READING PASSAGE>
--- BEGIN ---
So, what's all this about the SECURE Act, Round Two?
Presumably, Congress felt like anything worth doing once was worth doing twice, because on
December 29, 2022, the President signed the SECURE 2.0 Act. The SECURE 2.0 Act made
quite a few enhancements to clarify the original legislation. Most of the changes this second go-
round affects you—the retirement account owner—rather than your beneficiaries. Several of the
key enhancements are:
- It raises the required beginning age for required minimum distributions (RMDs) from your individual retirement accounts to age 73 in 2023 and age 75 by 2033.
- It decreases penalties for not taking RMDs to 25% of the RMD amount (down from 50%) with an opportunity to further reduce the penalty to 10% if certain actions are taken in a timely manner to correct the oversight.
- It allows higher catch-up contributions for participants over 50 ($7,500 for both 2023 and 2024).
- Employees will be automatically enrolled in 401(k) and 403(b) plans but may opt out within 90 days.
- There is more flexibility in annuity payments paid from qualified retirement plans.
- Early distributions are permitted for long-term care contracts without penalty.
- Plan sponsors may match contributions made on student loan repayments on the same vesting schedule as elective deferrals, effective in 2024.
- 529 plans maintained for at least 15 years may be rolled over into a Roth IRA with a $35,000 lifetime limit, effective in 2024.
SECURE 2.0 also allows exceptions to the 10% early distribution excise tax for certain situations
and events, such as:
- Qualified births and adoption expenses
- Terminally ill individuals
- Federally declared disasters
- Emergency personal expenses
- Domestic abuse victims
Review Intended Beneficiaries
With the changes to the laws pertaining to retirement accounts, now is a great time to review and
confirm your retirement account information. Whichever estate planning strategy is appropriate
for you, it is important that your beneficiary designation be filled out correctly. If your intention
is for the retirement account to go into a trust for a beneficiary, the trust must be properly named
as the primary beneficiary. You should also ensure you have named contingent beneficiaries.
--- END ---
GIVEN TASK> Retype the whole piece on the SECURE 2.0 Act word for word, keeping every line and list item the same.

DATA SECTION>
--- BEGIN ---
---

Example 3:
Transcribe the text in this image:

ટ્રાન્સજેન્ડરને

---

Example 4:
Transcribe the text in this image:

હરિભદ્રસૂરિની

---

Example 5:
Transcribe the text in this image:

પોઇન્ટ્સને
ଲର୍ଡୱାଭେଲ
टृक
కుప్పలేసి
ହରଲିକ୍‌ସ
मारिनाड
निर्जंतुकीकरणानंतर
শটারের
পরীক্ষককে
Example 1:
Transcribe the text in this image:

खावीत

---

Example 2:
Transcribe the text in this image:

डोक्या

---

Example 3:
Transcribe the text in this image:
--- END ---
CORRECT RESPONSE>
So, what's all this about the SECURE Act, Round Two?
Presumably, Congress felt like anything worth doing once was worth doing twice, because on
December 29, 2022, the President signed the SECURE 2.0 Act. The SECURE 2.0 Act made
quite a few enhancements to clarify the original legislation. Most of the changes this second go-
round affects you—the retirement account owner—rather than your beneficiaries. Several of the
key enhancements are:
- It raises the required beginning age for required minimum distributions (RMDs) from your individual retirement accounts to age 73 in 2023 and age 75 by 2033.
- It decreases penalties for not taking RMDs to 25% of the RMD amount (down from 50%) with an opportunity to further reduce the penalty to 10% if certain actions are taken in a timely manner to correct the oversight.
- It allows higher catch-up contributions for participants over 50 ($7,500 for both 2023 and 2024).
- Employees will be automatically enrolled in 401(k) and 403(b) plans but may opt out within 90 days.
- There is more flexibility in annuity payments paid from qualified retirement plans.
- Early distributions are permitted for long-term care contracts without penalty.
- Plan sponsors may match contributions made on student loan repayments on the same vesting schedule as elective deferrals, effective in 2024.
- 529 plans maintained for at least 15 years may be rolled over into a Roth IRA with a $35,000 lifetime limit, effective in 2024.
SECURE 2.0 also allows exceptions to the 10% early distribution excise tax for certain situations
and events, such as:
- Qualified births and adoption expenses
- Terminally ill individuals
- Federally declared disasters
- Emergency personal expenses
- Domestic abuse victims
Review Intended Beneficiaries
With the changes to the laws pertaining to retirement accounts, now is a great time to review and
confirm your retirement account information. Whichever estate planning strategy is appropriate
for you, it is important that your beneficiary designation be filled out correctly. If your intention
is for the retirement account to go into a trust for a beneficiary, the trust must be properly named
as the primary beneficiary. You should also ensure you have named contingent beneficiaries.